Your task:
Restate word for word the entries below, starting with the line with "index dip: (198, 188)" and continuing through the line with "ring dip: (270, 238)". Include both of those lines and no others.

*** Supplied data ***

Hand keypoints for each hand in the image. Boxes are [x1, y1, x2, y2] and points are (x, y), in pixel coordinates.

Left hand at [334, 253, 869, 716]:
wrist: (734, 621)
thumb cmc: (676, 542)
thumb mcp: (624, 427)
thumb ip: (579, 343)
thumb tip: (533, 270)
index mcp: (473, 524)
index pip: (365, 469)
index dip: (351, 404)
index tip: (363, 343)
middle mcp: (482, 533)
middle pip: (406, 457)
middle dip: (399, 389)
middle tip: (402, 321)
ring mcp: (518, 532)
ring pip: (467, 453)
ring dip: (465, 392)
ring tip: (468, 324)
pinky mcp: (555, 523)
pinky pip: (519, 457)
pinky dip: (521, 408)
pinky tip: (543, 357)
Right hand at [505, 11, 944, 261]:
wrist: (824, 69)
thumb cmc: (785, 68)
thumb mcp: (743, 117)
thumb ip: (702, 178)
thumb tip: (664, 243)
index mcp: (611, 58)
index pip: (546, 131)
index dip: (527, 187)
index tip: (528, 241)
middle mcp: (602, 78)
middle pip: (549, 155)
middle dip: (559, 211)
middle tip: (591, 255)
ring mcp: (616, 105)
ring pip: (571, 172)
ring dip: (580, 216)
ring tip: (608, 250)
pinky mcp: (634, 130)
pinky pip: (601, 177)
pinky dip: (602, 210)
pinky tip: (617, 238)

*** End of Supplied data ***
*** Supplied data ***

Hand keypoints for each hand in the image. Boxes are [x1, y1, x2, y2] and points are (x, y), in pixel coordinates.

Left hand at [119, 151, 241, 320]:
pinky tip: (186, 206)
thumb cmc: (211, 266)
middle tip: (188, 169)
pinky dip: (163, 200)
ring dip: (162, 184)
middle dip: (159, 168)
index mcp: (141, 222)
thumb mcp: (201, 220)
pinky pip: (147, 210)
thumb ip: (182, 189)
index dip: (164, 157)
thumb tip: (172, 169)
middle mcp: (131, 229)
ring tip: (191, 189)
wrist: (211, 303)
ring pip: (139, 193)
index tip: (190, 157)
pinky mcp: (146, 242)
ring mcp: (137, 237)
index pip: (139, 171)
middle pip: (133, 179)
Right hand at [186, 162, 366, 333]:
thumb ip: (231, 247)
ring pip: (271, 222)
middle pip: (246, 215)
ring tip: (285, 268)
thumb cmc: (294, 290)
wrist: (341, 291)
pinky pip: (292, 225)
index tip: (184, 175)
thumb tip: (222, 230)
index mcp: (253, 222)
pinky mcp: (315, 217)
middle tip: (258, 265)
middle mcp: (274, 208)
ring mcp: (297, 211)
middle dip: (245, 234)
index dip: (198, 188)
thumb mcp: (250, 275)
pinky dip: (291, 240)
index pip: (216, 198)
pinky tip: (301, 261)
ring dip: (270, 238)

*** End of Supplied data ***

Solution to the problem:
index dip: (198, 188)
thumb mcp: (250, 275)
pinky dip: (291, 240)
index pip: (216, 198)
pinky tip: (301, 261)
ring dip: (270, 238)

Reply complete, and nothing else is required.